**ACTIVITY**
Which of the lines below contain the string "CROSS"? Copy each one.

**LISTED RECORDS**
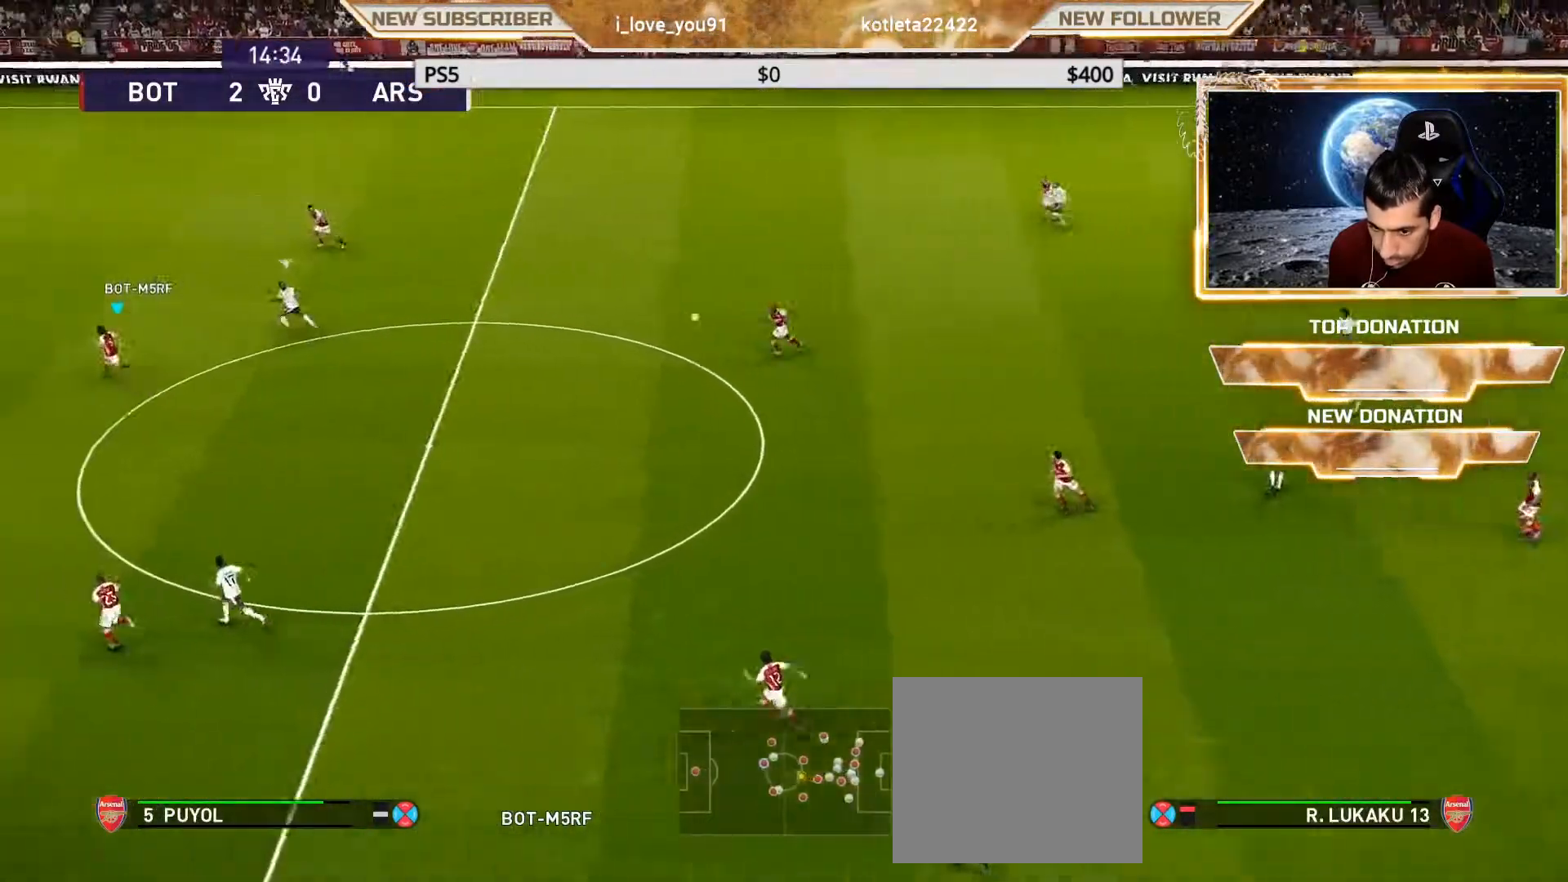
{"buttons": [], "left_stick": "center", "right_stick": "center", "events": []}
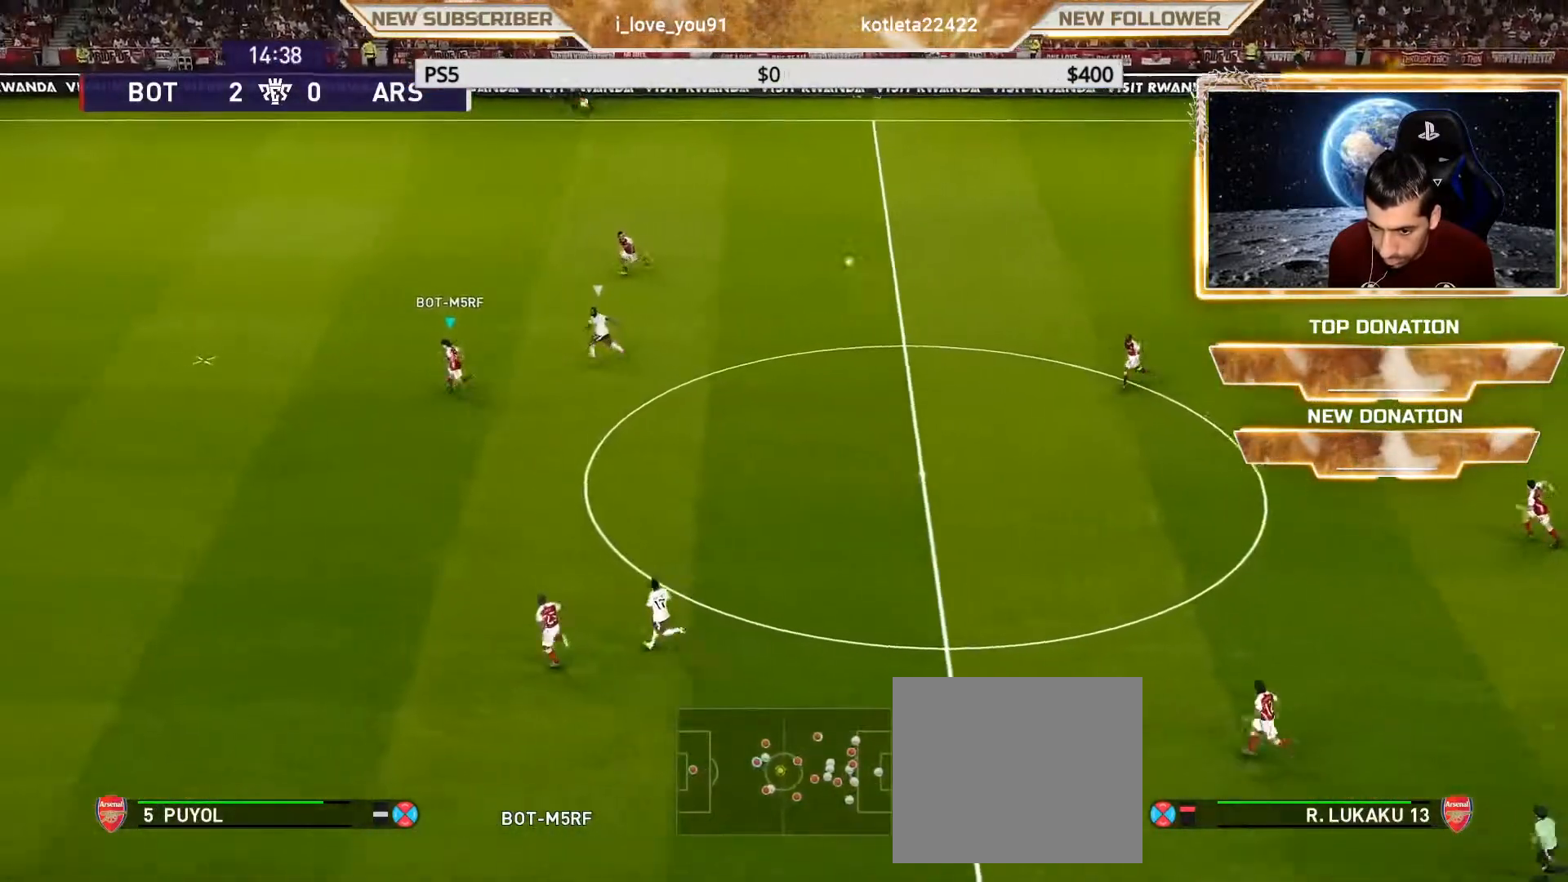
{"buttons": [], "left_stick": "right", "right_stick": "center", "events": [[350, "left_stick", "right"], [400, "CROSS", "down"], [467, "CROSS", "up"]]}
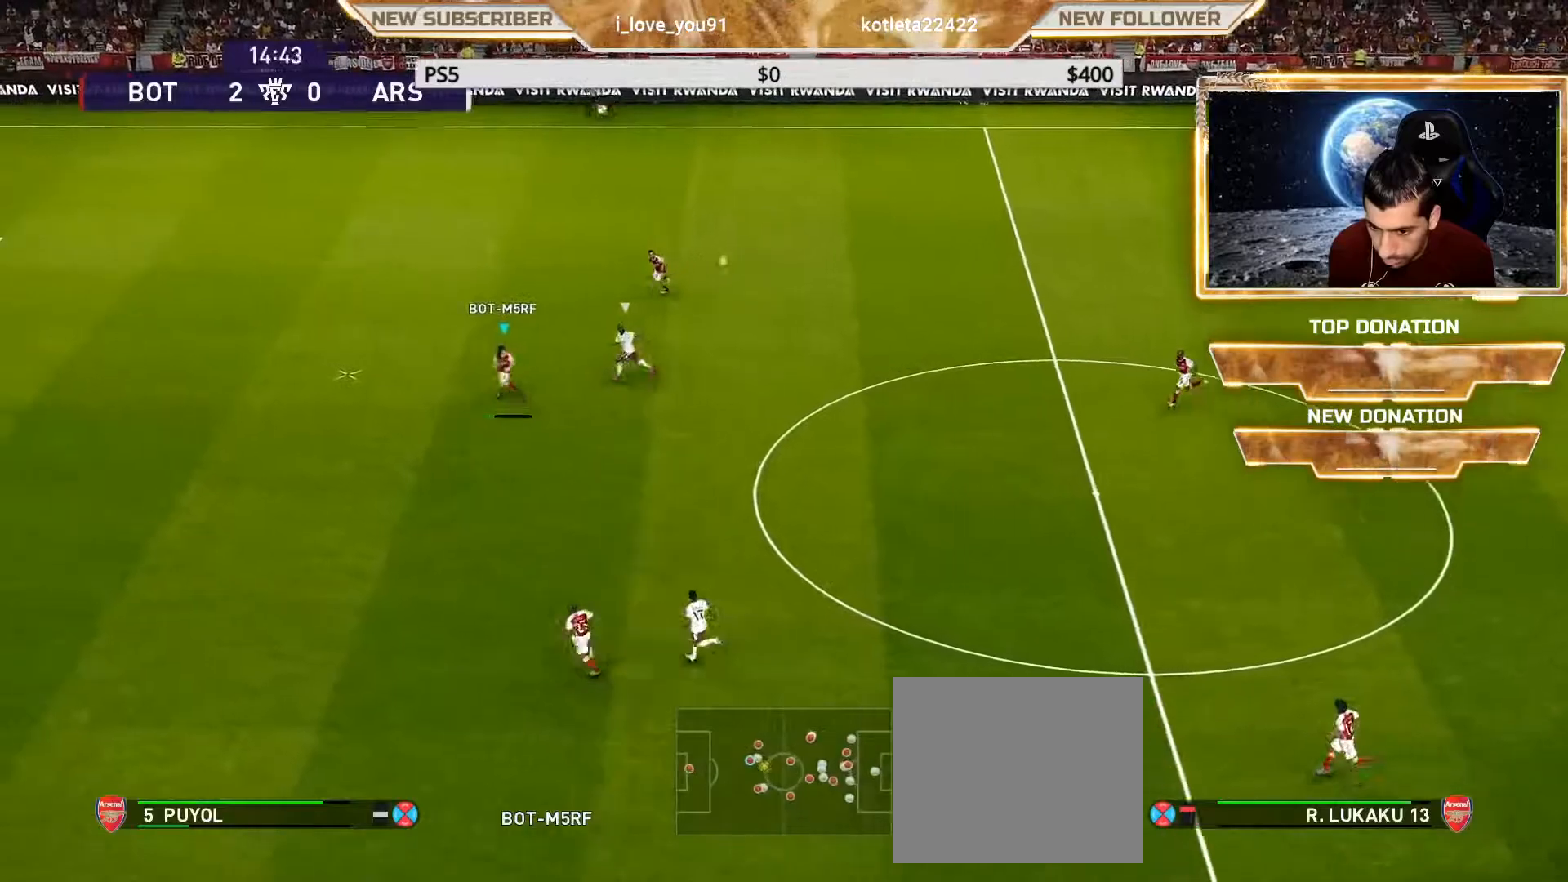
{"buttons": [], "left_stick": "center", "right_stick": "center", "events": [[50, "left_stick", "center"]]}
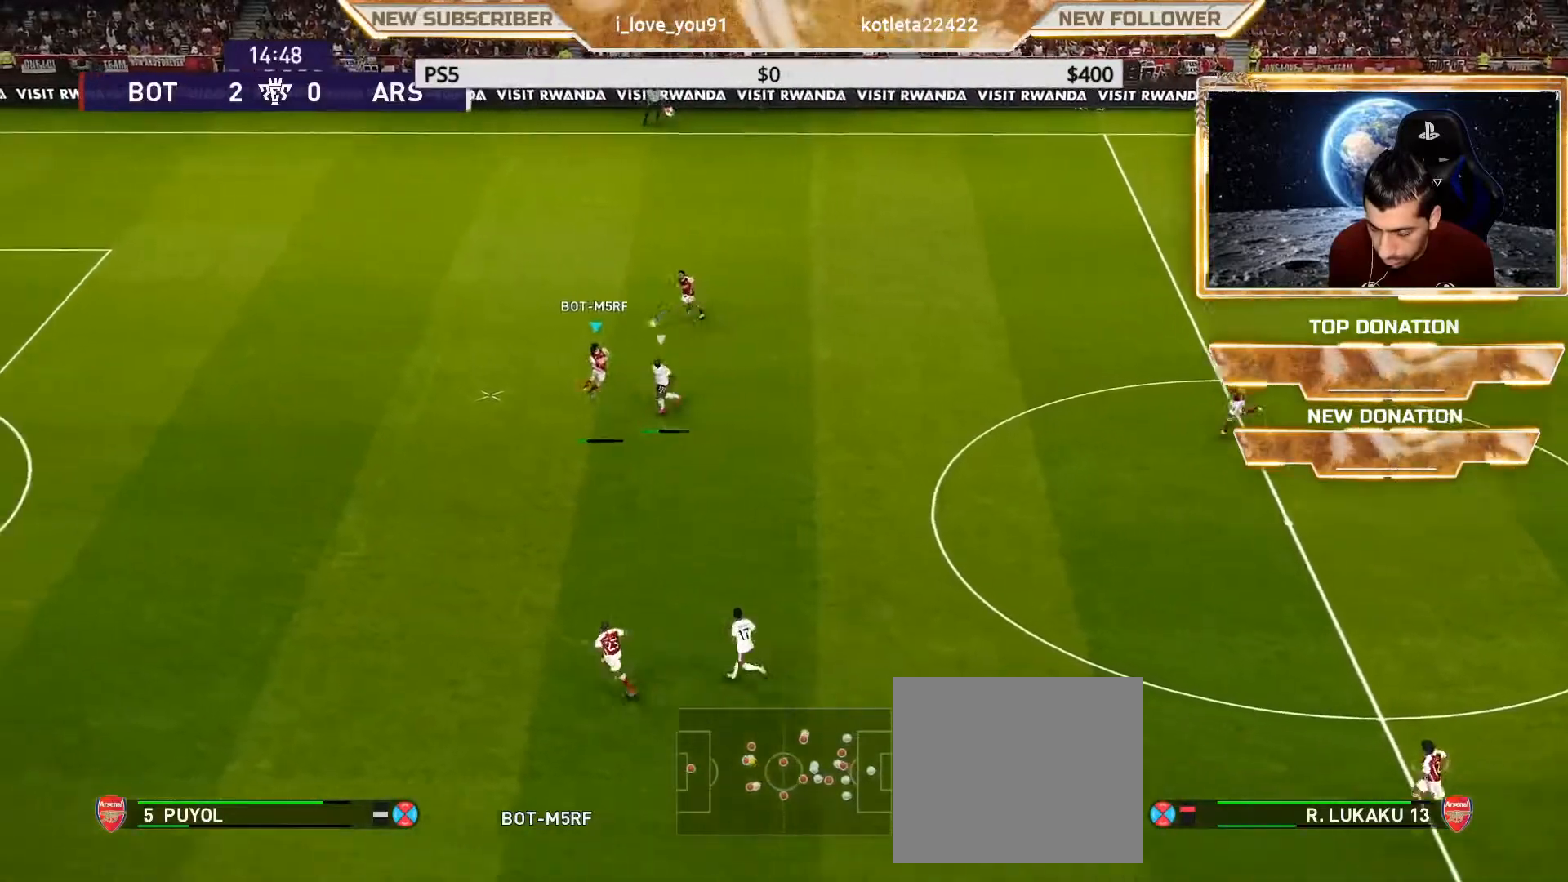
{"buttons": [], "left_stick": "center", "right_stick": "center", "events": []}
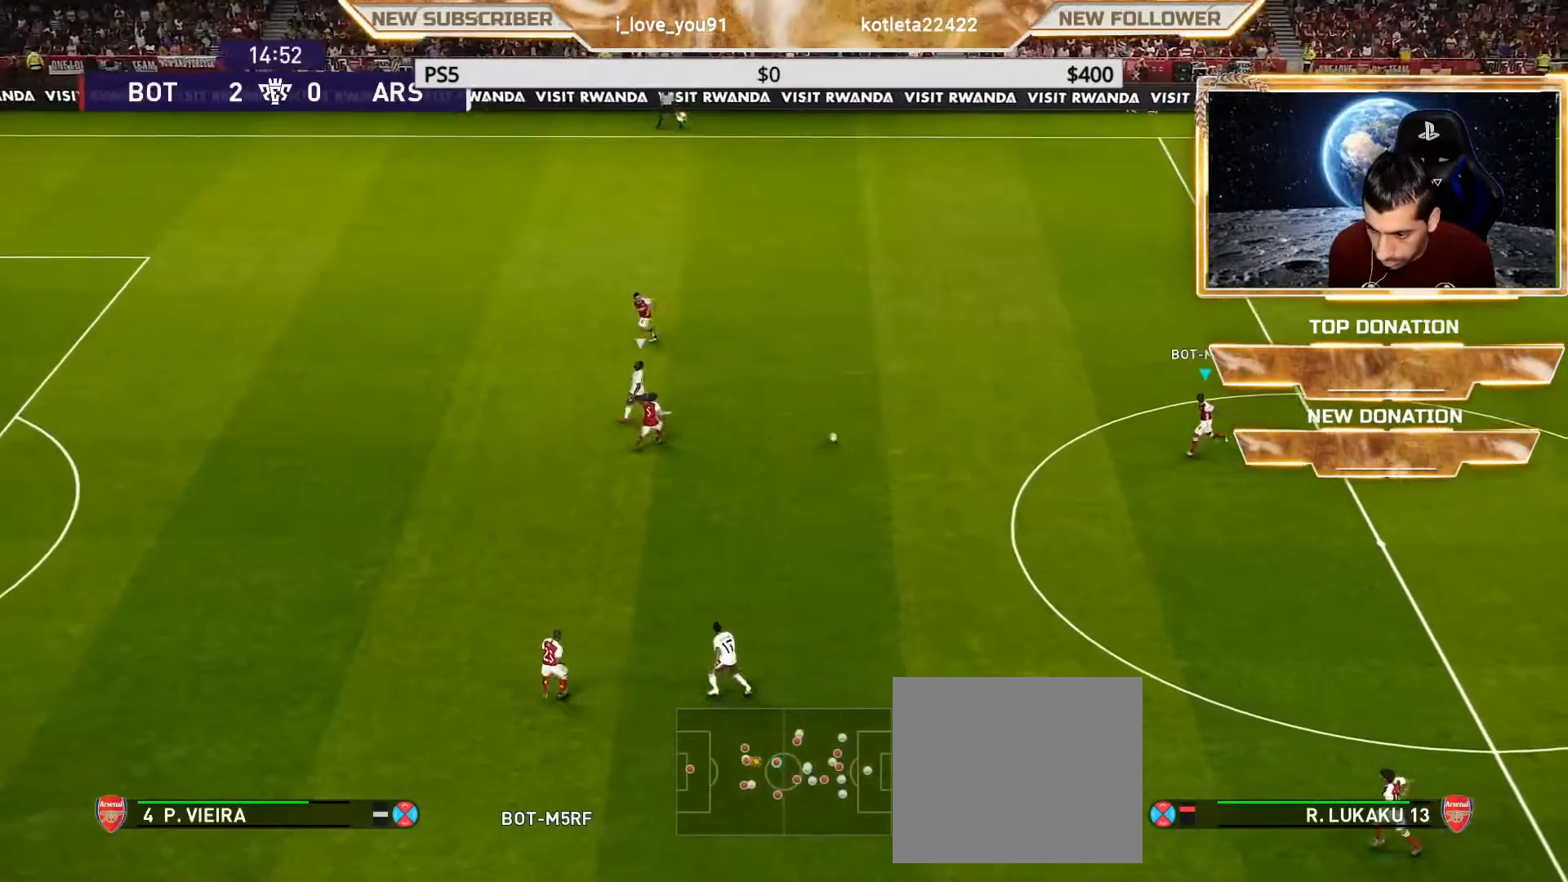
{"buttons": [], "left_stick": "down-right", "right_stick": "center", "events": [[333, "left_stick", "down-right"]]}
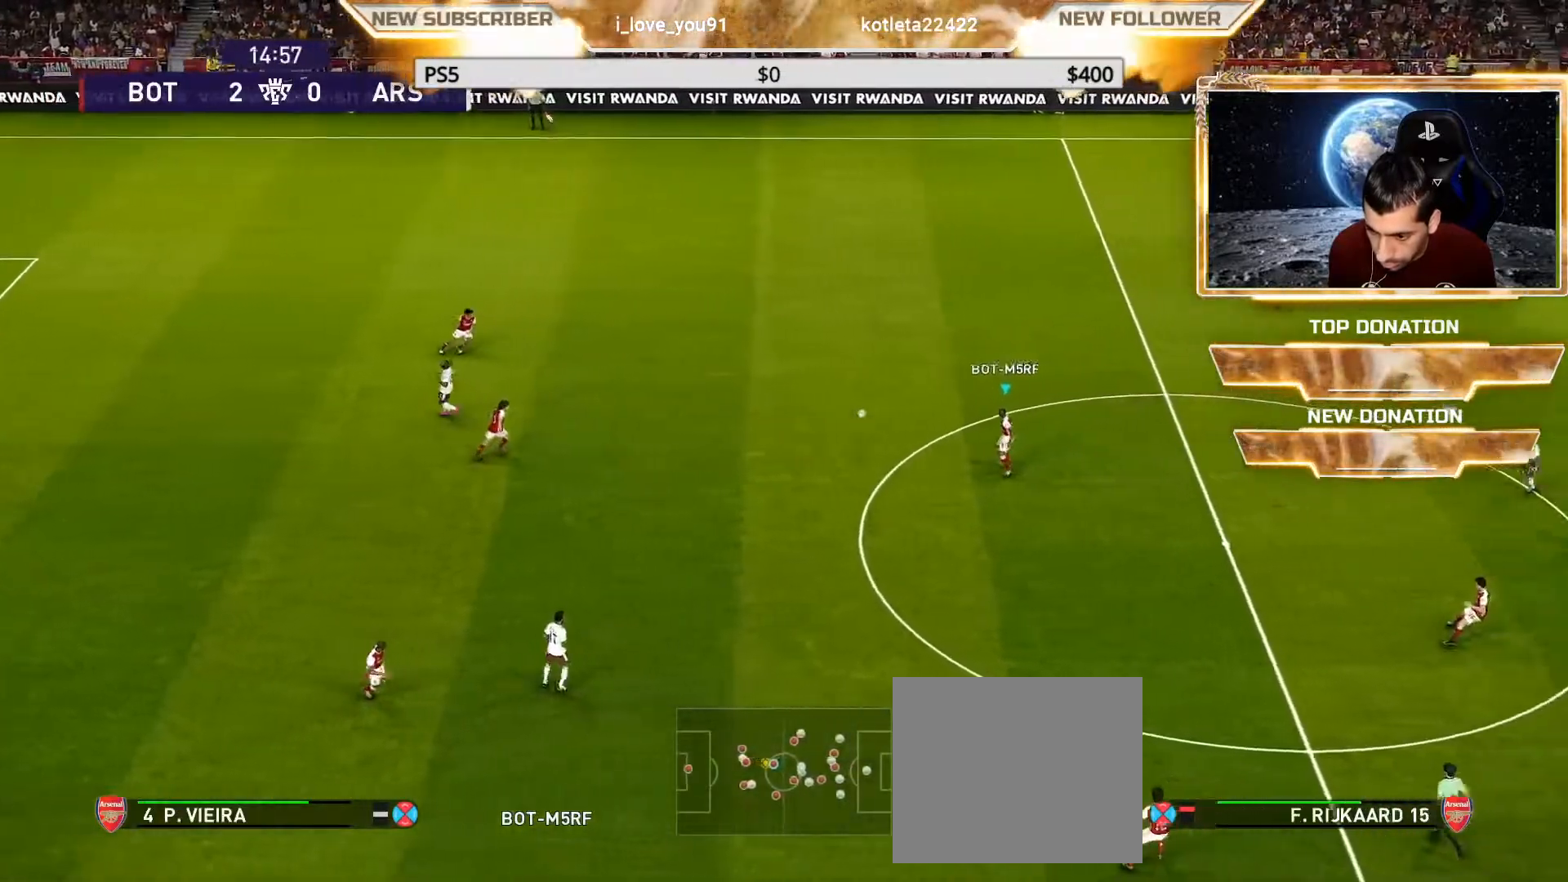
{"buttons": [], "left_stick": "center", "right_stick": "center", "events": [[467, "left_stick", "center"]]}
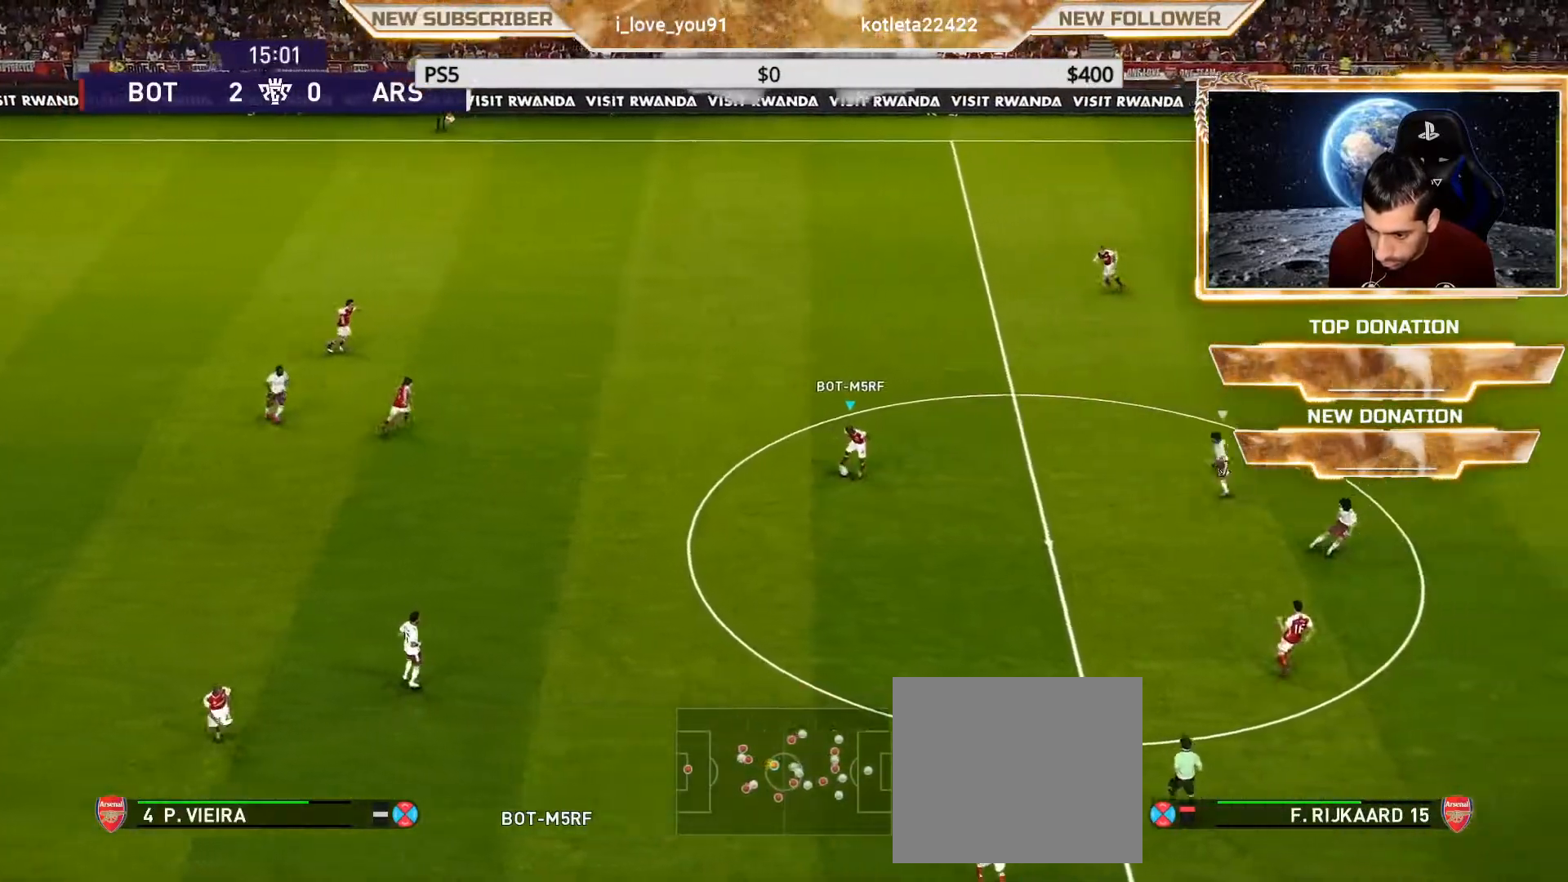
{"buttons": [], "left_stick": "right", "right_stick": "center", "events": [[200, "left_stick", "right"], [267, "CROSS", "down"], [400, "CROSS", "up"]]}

**FINAL ANSWER**
{"buttons": [], "left_stick": "right", "right_stick": "center", "events": [[350, "left_stick", "right"], [400, "CROSS", "down"], [467, "CROSS", "up"]]}
{"buttons": [], "left_stick": "right", "right_stick": "center", "events": [[200, "left_stick", "right"], [267, "CROSS", "down"], [400, "CROSS", "up"]]}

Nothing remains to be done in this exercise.